En medio del desbarajuste, vamos a empezar por alguien que nos ponga a casi todos de acuerdo. Nos lo debemos. No es otro, claro, que Trump. Ni los que nunca fuesen muy proclives a Obama o Hillary se sienten cómodos con Donald, salvo que hablemos del pato. Bien, pues hay un político en activo que concita un parecido plebiscito, pero a favor, y en el que numerosa plebe ve la antítesis del gachó aludido. No hace falta decirles que la ubicación de este mirlo blanco pilla lejos. Es progresista, católico, feminista de tomo y lomo, defiende el matrimonio homosexual, quiere la diversidad linguística de verdad, da la bienvenida a miles de refugiados sirios, mide 1,88, es guapete, culto, cuenta con coco de aúpa, tiene un piquito de oro y, después de dos años al frente del Gobierno, nadie ha sido capaz de sacarle un marrón ni siquiera los suyos por lo que es aún más popular que cuando ganó. Se llama Justin Trudeau, pero cálmense; los canadienses han dicho que es para ellos.

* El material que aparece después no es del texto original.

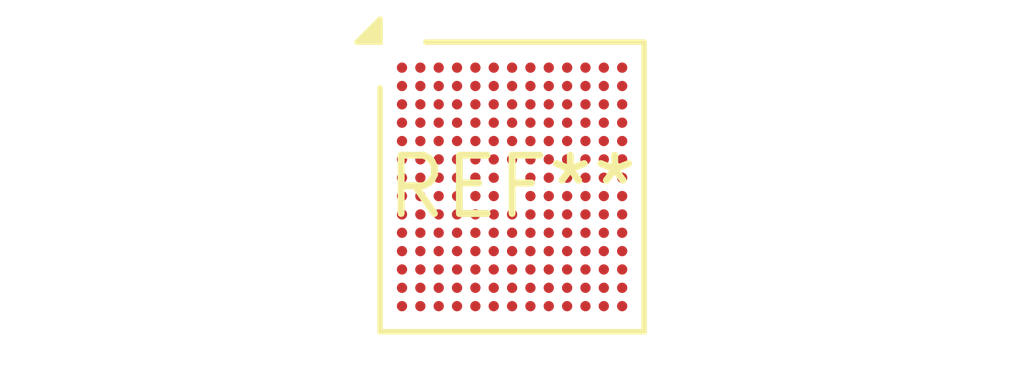
<source format=kicad_pcb>
(kicad_pcb (version 20240108) (generator pcbnew)

  (general
    (thickness 1.6)
  )

  (paper "A4")
  (layers
    (0 "F.Cu" signal)
    (31 "B.Cu" signal)
    (32 "B.Adhes" user "B.Adhesive")
    (33 "F.Adhes" user "F.Adhesive")
    (34 "B.Paste" user)
    (35 "F.Paste" user)
    (36 "B.SilkS" user "B.Silkscreen")
    (37 "F.SilkS" user "F.Silkscreen")
    (38 "B.Mask" user)
    (39 "F.Mask" user)
    (40 "Dwgs.User" user "User.Drawings")
    (41 "Cmts.User" user "User.Comments")
    (42 "Eco1.User" user "User.Eco1")
    (43 "Eco2.User" user "User.Eco2")
    (44 "Edge.Cuts" user)
    (45 "Margin" user)
    (46 "B.CrtYd" user "B.Courtyard")
    (47 "F.CrtYd" user "F.Courtyard")
    (48 "B.Fab" user)
    (49 "F.Fab" user)
    (50 "User.1" user)
    (51 "User.2" user)
    (52 "User.3" user)
    (53 "User.4" user)
    (54 "User.5" user)
    (55 "User.6" user)
    (56 "User.7" user)
    (57 "User.8" user)
    (58 "User.9" user)
  )

  (setup
    (pad_to_mask_clearance 0)
    (pcbplotparams
      (layerselection 0x00010fc_ffffffff)
      (plot_on_all_layers_selection 0x0000000_00000000)
      (disableapertmacros false)
      (usegerberextensions false)
      (usegerberattributes false)
      (usegerberadvancedattributes false)
      (creategerberjobfile false)
      (dashed_line_dash_ratio 12.000000)
      (dashed_line_gap_ratio 3.000000)
      (svgprecision 4)
      (plotframeref false)
      (viasonmask false)
      (mode 1)
      (useauxorigin false)
      (hpglpennumber 1)
      (hpglpenspeed 20)
      (hpglpendiameter 15.000000)
      (dxfpolygonmode false)
      (dxfimperialunits false)
      (dxfusepcbnewfont false)
      (psnegative false)
      (psa4output false)
      (plotreference false)
      (plotvalue false)
      (plotinvisibletext false)
      (sketchpadsonfab false)
      (subtractmaskfromsilk false)
      (outputformat 1)
      (mirror false)
      (drillshape 1)
      (scaleselection 1)
      (outputdirectory "")
    )
  )

  (net 0 "")

  (footprint "ST_WLCSP-180_Die451" (layer "F.Cu") (at 0 0))

)

</source>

Su país cuenta con la segunda comunidad mexicana más grande en el exterior y él sí que va a ese país para abordar asuntos referentes a la competitividad, emprendimiento e innovación así como el fortalecimiento de flujos comerciales. Tuvo una educación privilegiada y, como su padre le precedió en el cargo, de chaval vio por casa a los Reagan, Lady Di, Olof Palme, Thatcher... Fue precisamente en el funeral de Pierre Trudeau donde, siendo maestro y ni ganas de dedicarse a la cosa pública, dejó con su intervención boquiabiertos a los Leonard Cohen, Fidel y Carter, que ya es.

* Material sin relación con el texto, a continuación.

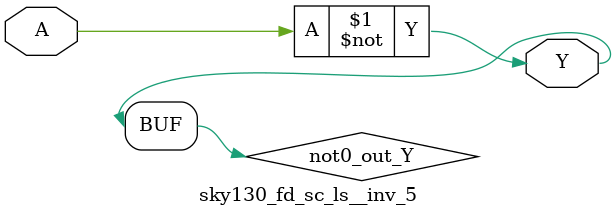
<source format=v>
module sky130_fd_sc_ls__inv_5 (
    Y,
    A
);
    output Y;
    input  A;
    wire not0_out_Y;
    not not0 (not0_out_Y, A              );
    buf buf0 (Y         , not0_out_Y     );
endmodule
</source>
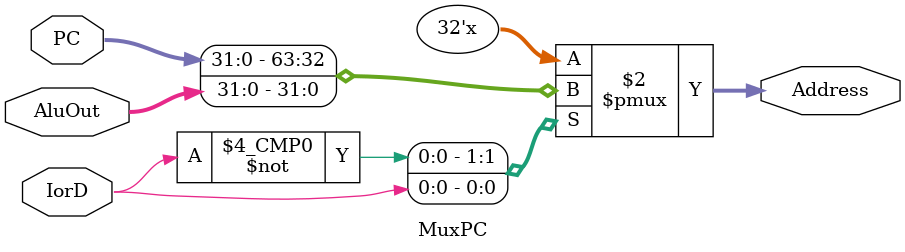
<source format=sv>
module MuxPC
(	input logic [31:0] PC,
	input logic [31:0] AluOut,
	input logic IorD,
	output logic [31:0] Address
	);
	
	always_comb
	begin
		case(IorD)
		1'b0: Address <= PC;
		1'b1: Address <= AluOut;
		endcase
	end

endmodule: MuxPC
</source>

Aunque con retraso, acaban de publicarse sus memorias en España y, por lo que al referéndum por la independencia de Quebec respecta, señala la criatura: «Cuánto hubiera cambiado nuestra nación si solo 27.145 votantes a favor del 'no' hubieran decidido apoyar a los separatistas; es probable que hoy no existiera Canadá». ¿Por qué cuento esto? Y yo qué sé. Se me habrá ido el santo al cielo.